Néanmoins, la lecture de cette analyse ne permet pas de savoir de quels pays parlent ces six études – si c'est le même pays ou des pays différents – ni de savoir s'il y a beaucoup de caméras ou pas dans les zones observées, si ce sont des caméras statiques ou si leur orientation peut être changée à distance, ni si ces situations sont comparables à la France ou non.
Au contraire, une autre étude, suisse, qui porte sur les effets de la vidéosurveillance dans le quartier des Pâquis à Genève et qui a été publiée en 2017, estime que "les transactions n'ont pas disparu de la zone équipée de caméras" mais que "la mise en service des caméras a provoqué un 'effet plumeau' s'agissant du trafic de stupéfiants. Celui-ci se caractérise par des déplacements de très courtes distances. (…) Les cas localisés dans les rues voisines sont de plus en plus nombreux et les transactions se font sur un territoire plus difficile à contrôler et plus étendu". Cette conclusion va davantage dans le sens du maire de Grenoble.
Un impact limité sur la criminalité
Ces deux études s'intéressent plus largement à l'impact de la vidéosurveillance sur la criminalité et sur la délinquance en général, pas uniquement sur le narcotrafic.
Le rapport suisse dit apporté "un regard nuancé et critique". "Malgré les discours enthousiastes des concepteurs et des politiques favorables au développement de la vidéosurveillance, notre recherche met en évidence les limites de ce type de dispositif en matière de prévention du crime", stipule-t-il, car "les indicateurs utilisés dans notre analyse ne permettent pas de conclure à une baisse des infractions depuis la mise en place des caméras".
Le rapport international, quant à lui, assure que "la vidéosurveillance est associée à une baisse significative de la criminalité au Royaume-Uni et en Corée du Sud", tout en appelant à interpréter cette conclusion sur la Corée du Sud "avec prudence" car il n'y a que trois études sur le sujet contre 34 sur le Royaume-Uni. En revanche, le rapport ne conclut pas à une baisse de la criminalité grâce aux caméras dans les sept autres pays observés, ni aux États-Unis (24 études analysées), ni au Canada (six études), ni en Suède (quatre études), ni en Pologne (deux études), ni en Norvège, en Espagne ou en Australie (une étude chacune).

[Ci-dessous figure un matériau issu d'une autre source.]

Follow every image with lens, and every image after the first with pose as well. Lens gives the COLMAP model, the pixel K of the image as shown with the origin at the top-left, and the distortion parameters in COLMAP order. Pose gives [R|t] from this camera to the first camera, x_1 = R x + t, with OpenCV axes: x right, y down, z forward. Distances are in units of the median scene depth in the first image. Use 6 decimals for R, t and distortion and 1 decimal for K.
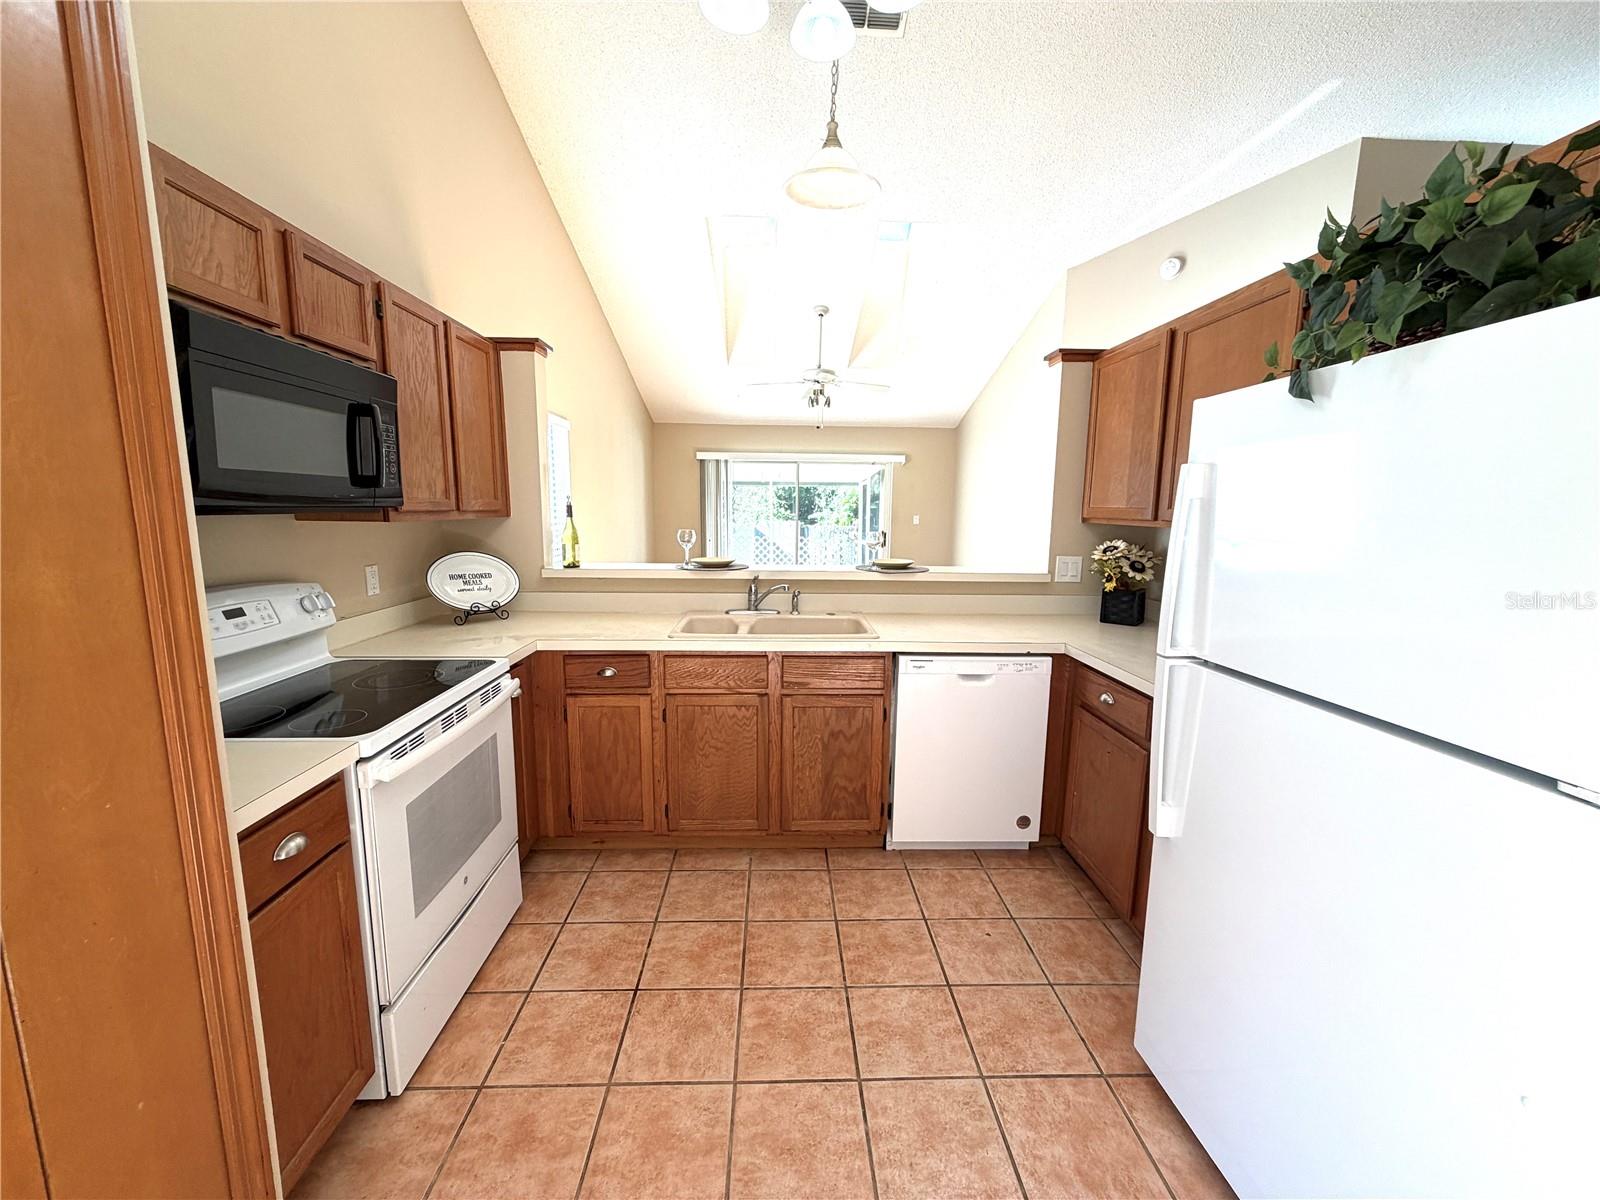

En France, la dernière étude qui est parue à ce sujet, en 2021, a été menée par Guillaume Gormand, chercheur au Centre d'études et de recherche sur la diplomatie, l'administration publique et le politique et avait été commandée par le Centre de recherche de l'École des officiers de la gendarmerie de Melun. Elle porte sur quatre territoires municipaux dans la région de Grenoble, qui sont couverts par la gendarmerie. Selon elle, sur les 1 939 enquêtes qui ont été conduites par les gendarmes dans cette zone entre 2017 et 2020, seulement 22 enquêtes, qui ont été élucidées, ont bénéficié de l'exploitation d'enregistrements de vidéoprotection, rapporte Le Monde, soit 1% des enquêtes. Si l'on ne retient que les enquêtes élucidées, cela monte alors à 5,87 %, soit une affaire élucidée sur 20.
L'étude commandée par la gendarmerie estime que, "en fin de compte, la découverte d’éléments probants, peu importe la thématique considérée (…) s’avère faible" et que "l’exploitation des enregistrements de vidéoprotection constitue une ressource de preuves et d’indices peu rentable pour les enquêteurs".